2 of 203 comments (clear)

  1. Re:I thought by ciggieposeur · · Score: 5, Informative

    There were already some pretty good ways of storing hydrogen for cars and the issue was just creating the hydrogen in the first place.

    Not really. The Department of Energy has estimated that one would need at least a device capable of storing up to 0.6 kg of hydrogen per kg (e.g. a 100kg storage tank has 6kg of raw hydrogen in it) before hydrogen is just barely usable as a transportation fuel source. Ideally, 12% wt/wt storage is necessary to achieve the 300 miles per tank that most cars get today on gasoline. The best storage systems (circa 2004 when the report came out) topped out around 8% for liquified hydrogen tanks, but those are very difficult to use in practice because the hydrogen leaks out quickly. All other systems topped out around 4% and required either high temperature (metal hybrides) or very high pressures (700bar, approximately 10000 psi), again making them not yet ready for widespread use.

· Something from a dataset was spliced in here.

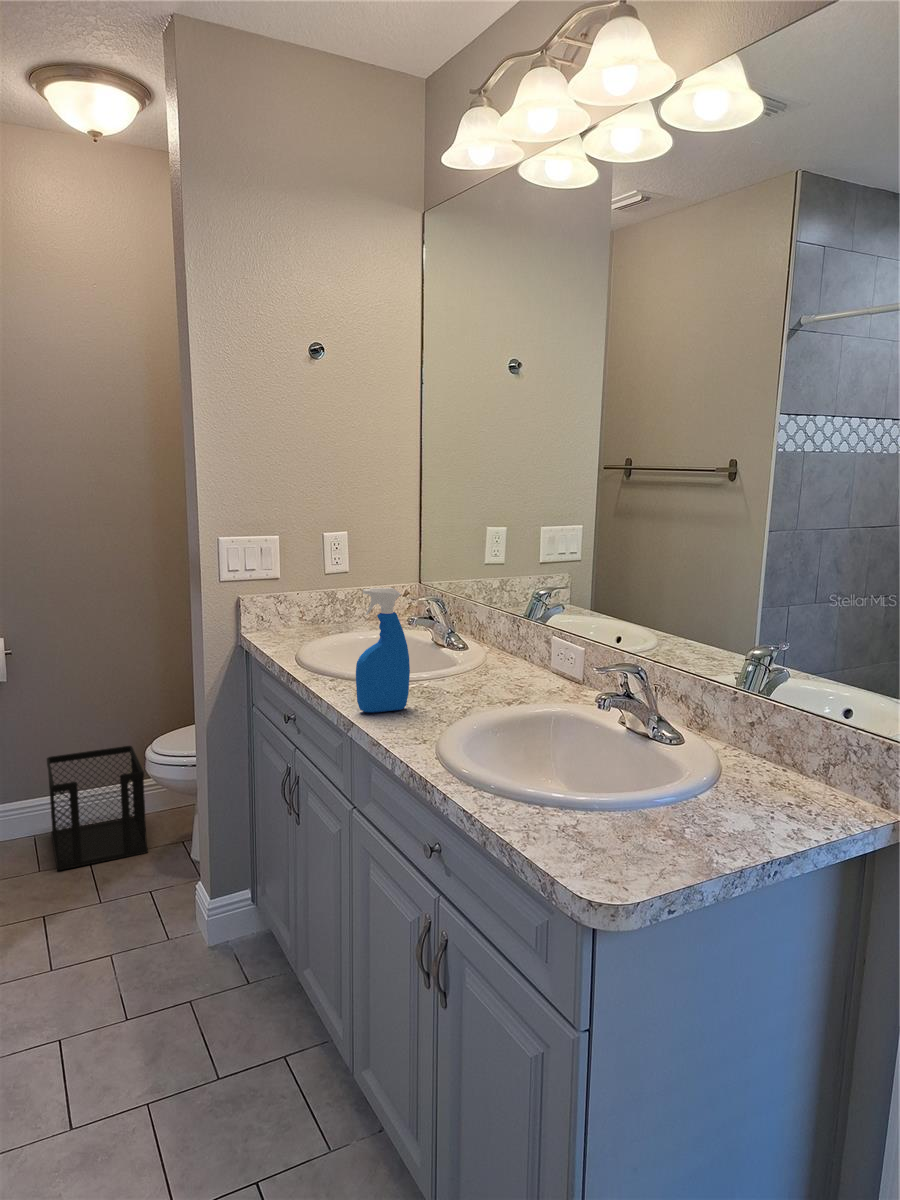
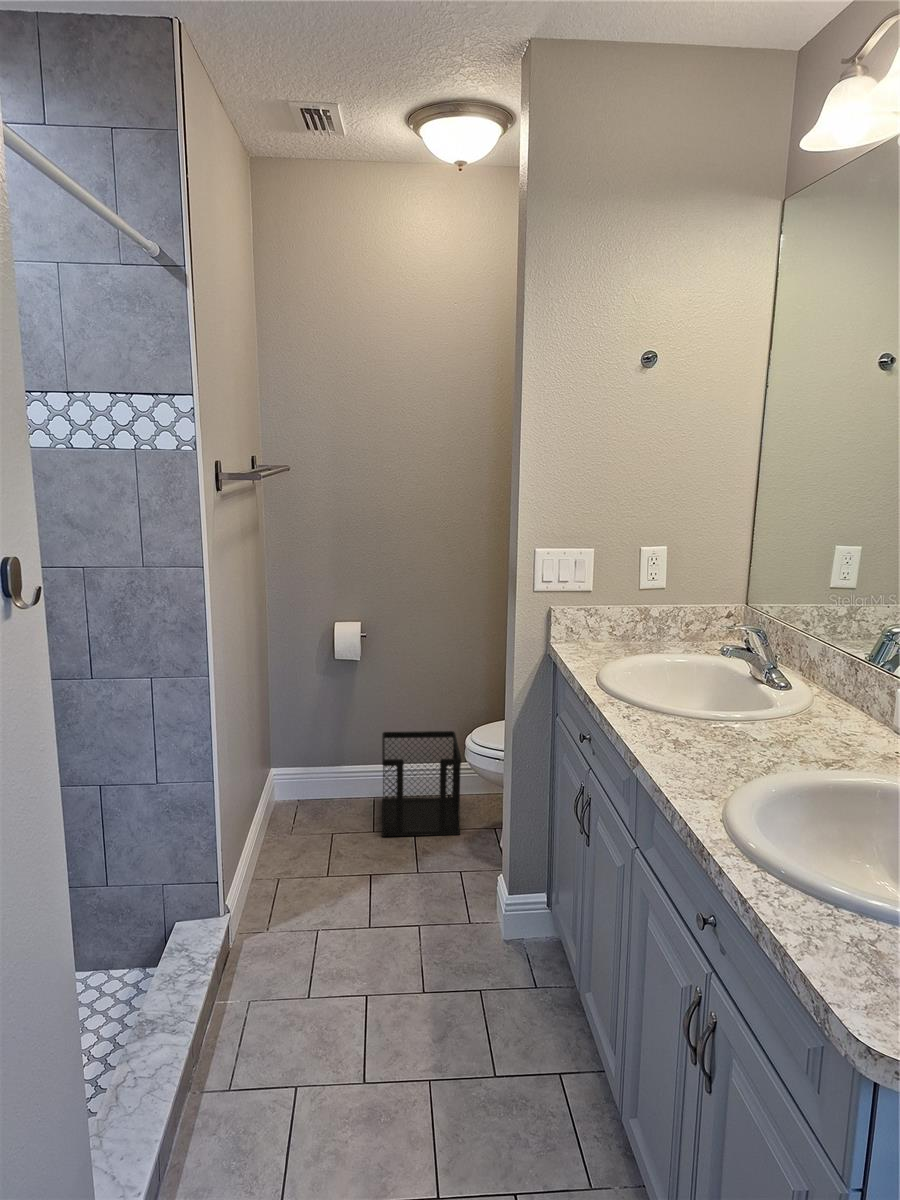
spray bottle: present [356,588,410,712] -> none [648,622,709,754]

    Hydrogen production is still an issue too though. Most of what we get now is a byproduct from natural gas processing, so it's still not carbon-neutral.

    (Disclaimer: This topic is actually part of my master's thesis.)

  2. Re:Hydrogen? Carbon? by sectionboy · · Score: 5, Informative

    I might be one of "global warming idiots" - for not knowing too much about it, but I failed to see how water is as bad as CO2 in this issue. Earth, as we know, has 3/4 of its surface covered by water, thus the atmosphere is basically saturated for water vapour, i.e., no matter how much water (liquid, vapour, ice, all forms combined) exists on this planet, the amount of water vapour in atmosphere as a whole system is almost constant as long as the climate (temperature, pressure) doesn't change dramtically.